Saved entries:
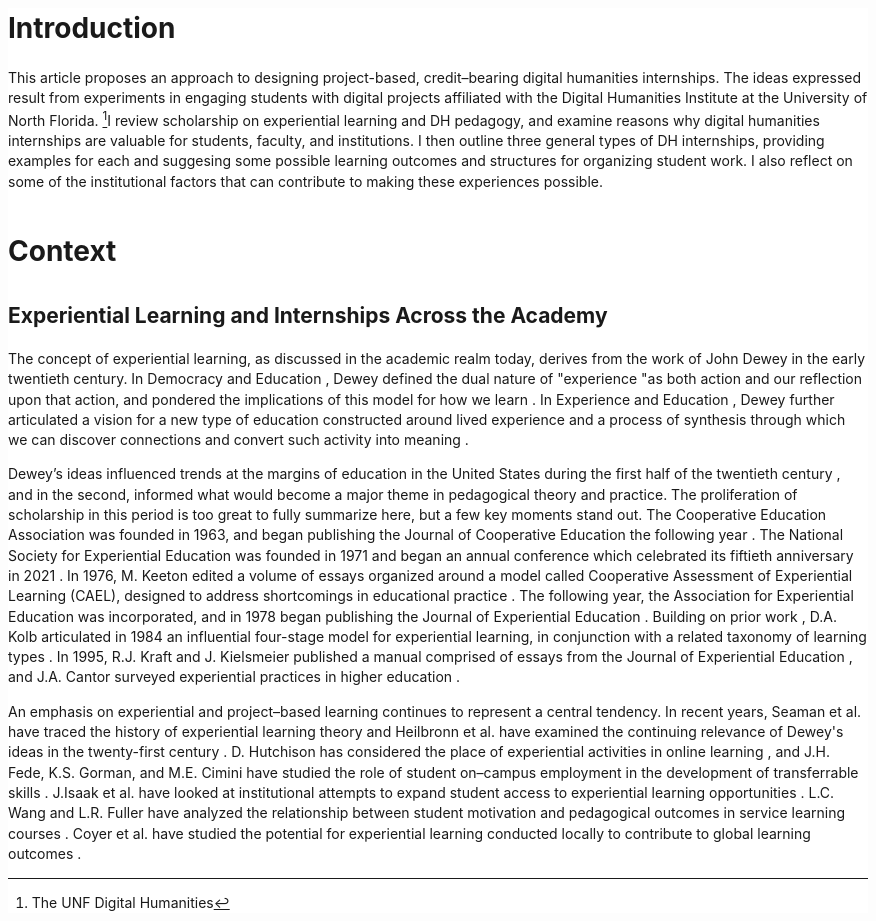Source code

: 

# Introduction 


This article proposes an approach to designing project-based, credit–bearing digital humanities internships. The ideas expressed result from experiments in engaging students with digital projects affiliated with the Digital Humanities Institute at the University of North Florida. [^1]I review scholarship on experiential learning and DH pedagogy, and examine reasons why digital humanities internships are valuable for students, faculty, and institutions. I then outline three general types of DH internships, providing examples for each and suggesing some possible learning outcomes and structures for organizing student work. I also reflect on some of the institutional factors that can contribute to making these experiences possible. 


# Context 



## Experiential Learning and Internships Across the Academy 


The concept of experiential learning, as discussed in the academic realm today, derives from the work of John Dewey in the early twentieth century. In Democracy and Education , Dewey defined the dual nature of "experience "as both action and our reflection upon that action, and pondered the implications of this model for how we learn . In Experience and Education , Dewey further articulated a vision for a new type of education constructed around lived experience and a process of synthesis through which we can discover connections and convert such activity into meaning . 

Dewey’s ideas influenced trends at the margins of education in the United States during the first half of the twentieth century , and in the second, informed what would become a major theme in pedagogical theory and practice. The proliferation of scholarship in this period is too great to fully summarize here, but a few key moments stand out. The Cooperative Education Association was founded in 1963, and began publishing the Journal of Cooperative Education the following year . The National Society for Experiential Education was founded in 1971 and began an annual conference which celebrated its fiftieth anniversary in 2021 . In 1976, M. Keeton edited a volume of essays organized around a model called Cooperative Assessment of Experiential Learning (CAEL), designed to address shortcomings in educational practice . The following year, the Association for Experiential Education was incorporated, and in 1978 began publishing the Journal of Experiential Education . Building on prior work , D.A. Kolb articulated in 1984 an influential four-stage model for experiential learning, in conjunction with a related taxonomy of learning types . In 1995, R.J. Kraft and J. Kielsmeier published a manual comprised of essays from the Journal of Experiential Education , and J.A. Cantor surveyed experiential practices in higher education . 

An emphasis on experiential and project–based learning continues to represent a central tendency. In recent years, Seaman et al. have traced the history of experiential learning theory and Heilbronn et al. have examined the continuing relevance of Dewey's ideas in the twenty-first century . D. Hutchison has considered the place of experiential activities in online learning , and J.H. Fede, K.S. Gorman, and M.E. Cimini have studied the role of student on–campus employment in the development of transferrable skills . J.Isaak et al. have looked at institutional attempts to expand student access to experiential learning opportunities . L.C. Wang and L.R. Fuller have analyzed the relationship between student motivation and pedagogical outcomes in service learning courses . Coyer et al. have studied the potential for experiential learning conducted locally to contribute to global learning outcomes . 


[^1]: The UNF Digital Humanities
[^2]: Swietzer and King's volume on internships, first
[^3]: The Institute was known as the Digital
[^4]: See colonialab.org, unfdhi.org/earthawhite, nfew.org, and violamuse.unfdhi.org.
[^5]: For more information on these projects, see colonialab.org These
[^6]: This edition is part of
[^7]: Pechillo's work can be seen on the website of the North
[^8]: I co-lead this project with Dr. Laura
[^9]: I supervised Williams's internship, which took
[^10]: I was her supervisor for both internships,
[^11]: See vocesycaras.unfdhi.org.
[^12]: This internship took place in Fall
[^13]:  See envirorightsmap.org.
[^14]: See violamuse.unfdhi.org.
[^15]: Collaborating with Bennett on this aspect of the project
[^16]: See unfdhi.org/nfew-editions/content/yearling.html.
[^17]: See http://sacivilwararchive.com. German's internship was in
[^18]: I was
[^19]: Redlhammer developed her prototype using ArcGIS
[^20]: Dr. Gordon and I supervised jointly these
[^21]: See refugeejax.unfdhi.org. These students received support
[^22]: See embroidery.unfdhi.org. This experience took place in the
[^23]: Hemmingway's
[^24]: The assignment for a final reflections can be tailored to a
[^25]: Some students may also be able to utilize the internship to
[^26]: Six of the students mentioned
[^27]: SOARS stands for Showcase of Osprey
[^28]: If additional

...

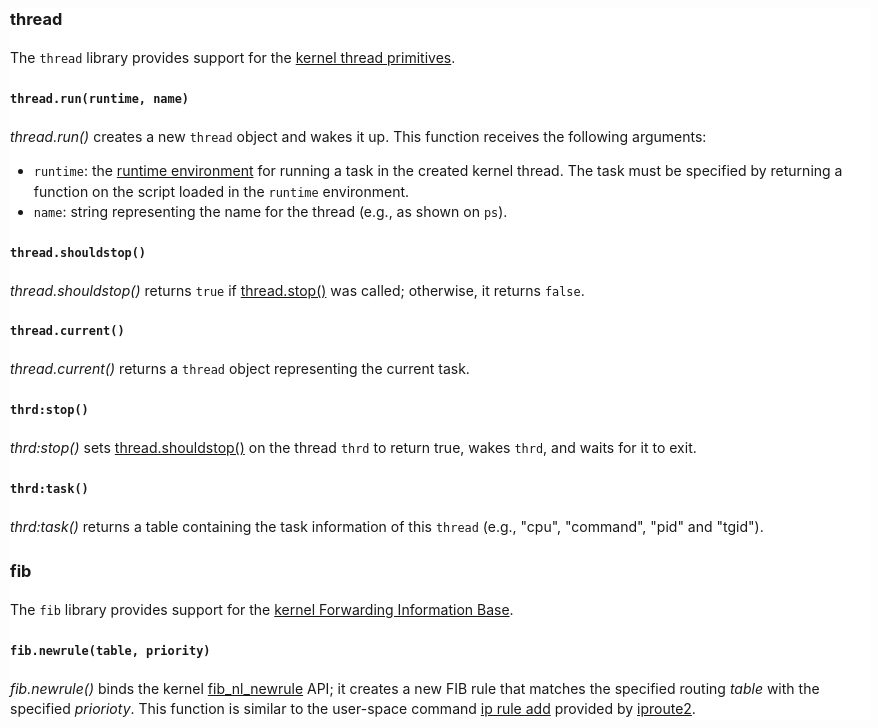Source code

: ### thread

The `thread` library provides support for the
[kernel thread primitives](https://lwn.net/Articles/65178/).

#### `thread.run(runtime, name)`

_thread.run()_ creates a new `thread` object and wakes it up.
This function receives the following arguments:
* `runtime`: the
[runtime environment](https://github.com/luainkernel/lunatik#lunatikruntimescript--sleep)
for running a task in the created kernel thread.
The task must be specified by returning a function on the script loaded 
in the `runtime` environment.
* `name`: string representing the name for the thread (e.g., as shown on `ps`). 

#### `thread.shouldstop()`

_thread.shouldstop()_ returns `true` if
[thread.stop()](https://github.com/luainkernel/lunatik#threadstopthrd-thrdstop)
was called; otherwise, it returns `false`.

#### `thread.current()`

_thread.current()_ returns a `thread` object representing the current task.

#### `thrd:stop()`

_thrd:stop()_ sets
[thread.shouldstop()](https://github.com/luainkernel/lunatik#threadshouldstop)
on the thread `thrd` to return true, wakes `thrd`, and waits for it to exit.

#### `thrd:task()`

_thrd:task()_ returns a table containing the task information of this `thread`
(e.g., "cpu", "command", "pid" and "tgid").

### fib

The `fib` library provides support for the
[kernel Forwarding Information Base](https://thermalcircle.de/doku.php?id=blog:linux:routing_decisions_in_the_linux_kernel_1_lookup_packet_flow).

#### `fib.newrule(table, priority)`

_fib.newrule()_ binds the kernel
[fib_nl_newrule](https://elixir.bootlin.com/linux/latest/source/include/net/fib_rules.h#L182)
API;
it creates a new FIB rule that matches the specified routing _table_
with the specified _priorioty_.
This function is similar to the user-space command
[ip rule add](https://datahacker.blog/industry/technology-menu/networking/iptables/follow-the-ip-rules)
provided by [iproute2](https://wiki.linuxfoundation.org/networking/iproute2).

...

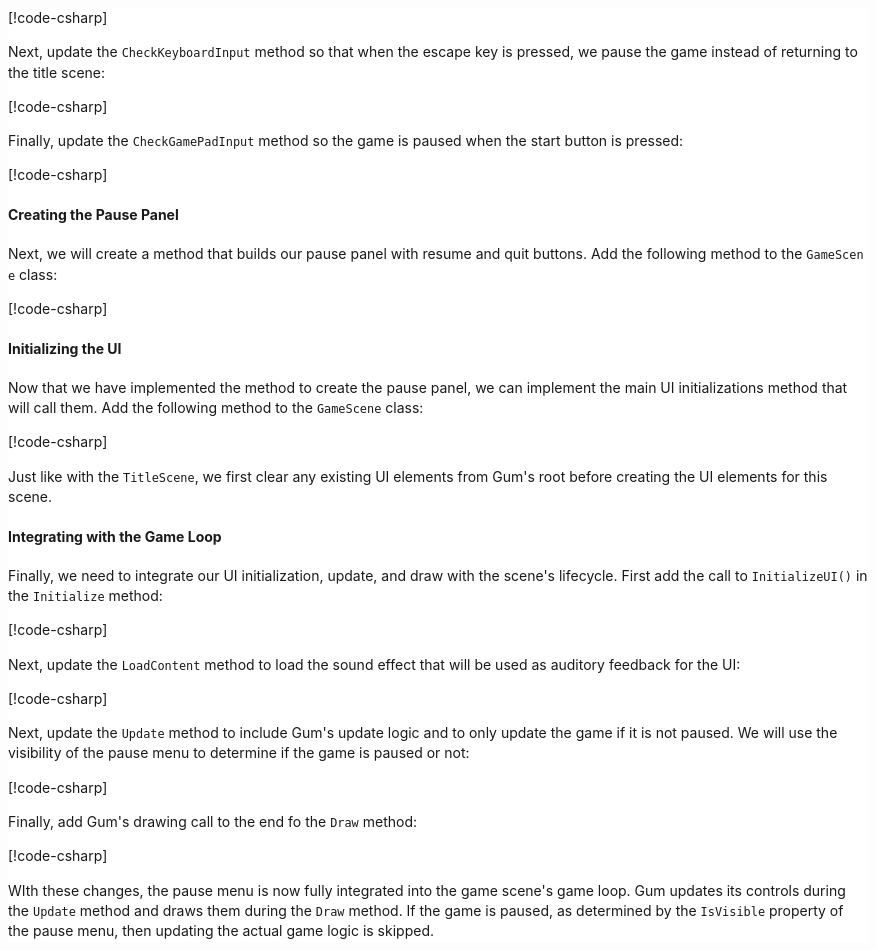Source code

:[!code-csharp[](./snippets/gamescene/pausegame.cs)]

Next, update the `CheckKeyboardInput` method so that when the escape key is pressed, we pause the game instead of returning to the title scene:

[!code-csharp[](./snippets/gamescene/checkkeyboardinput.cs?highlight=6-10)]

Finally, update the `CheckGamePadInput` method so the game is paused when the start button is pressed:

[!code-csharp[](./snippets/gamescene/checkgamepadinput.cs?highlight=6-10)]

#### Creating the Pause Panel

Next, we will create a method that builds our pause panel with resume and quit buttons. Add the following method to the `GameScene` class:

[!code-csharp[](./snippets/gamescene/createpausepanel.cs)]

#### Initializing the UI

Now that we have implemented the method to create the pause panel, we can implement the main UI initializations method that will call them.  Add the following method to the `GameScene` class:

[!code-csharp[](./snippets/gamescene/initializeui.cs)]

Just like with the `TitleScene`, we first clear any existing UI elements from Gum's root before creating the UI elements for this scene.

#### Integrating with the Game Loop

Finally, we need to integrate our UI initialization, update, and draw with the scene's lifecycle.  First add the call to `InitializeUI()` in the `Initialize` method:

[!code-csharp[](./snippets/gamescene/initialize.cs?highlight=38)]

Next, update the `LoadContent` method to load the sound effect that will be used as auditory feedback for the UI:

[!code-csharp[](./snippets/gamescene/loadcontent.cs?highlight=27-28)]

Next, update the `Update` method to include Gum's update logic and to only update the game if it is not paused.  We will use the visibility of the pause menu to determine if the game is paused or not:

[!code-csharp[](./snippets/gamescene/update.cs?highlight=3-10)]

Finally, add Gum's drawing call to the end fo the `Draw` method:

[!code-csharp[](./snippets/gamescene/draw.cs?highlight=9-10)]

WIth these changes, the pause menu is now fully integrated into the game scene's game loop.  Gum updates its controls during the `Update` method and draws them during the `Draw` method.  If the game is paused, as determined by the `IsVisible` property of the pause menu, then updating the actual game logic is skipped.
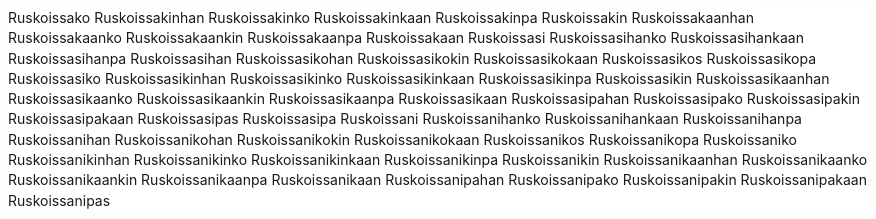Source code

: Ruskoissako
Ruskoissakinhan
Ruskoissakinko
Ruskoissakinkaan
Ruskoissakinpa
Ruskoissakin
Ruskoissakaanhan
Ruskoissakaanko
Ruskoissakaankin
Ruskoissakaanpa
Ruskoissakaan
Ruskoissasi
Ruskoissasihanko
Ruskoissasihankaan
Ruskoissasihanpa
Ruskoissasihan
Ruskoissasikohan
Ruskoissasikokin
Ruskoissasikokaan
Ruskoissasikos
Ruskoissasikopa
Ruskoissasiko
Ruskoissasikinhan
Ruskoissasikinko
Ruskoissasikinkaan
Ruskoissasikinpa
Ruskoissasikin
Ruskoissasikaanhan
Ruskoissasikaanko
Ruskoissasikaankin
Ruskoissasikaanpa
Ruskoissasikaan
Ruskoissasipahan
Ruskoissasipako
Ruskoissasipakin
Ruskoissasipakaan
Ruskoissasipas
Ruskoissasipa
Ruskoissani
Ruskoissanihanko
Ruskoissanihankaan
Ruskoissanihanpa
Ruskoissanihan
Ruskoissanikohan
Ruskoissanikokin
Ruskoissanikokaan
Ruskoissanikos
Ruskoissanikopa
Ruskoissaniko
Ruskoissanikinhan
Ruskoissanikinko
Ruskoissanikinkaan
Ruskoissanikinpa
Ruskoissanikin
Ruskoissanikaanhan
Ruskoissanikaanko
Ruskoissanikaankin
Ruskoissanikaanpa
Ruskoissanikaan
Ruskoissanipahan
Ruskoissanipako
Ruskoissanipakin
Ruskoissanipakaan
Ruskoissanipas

= Assigned task =
Take the records above and return, word for word, only the lines that fall from the line with "Ruskoissanikinpa" to the line with "Ruskoissanipas", both of them included.

= Answer box =
Ruskoissanikinpa
Ruskoissanikin
Ruskoissanikaanhan
Ruskoissanikaanko
Ruskoissanikaankin
Ruskoissanikaanpa
Ruskoissanikaan
Ruskoissanipahan
Ruskoissanipako
Ruskoissanipakin
Ruskoissanipakaan
Ruskoissanipas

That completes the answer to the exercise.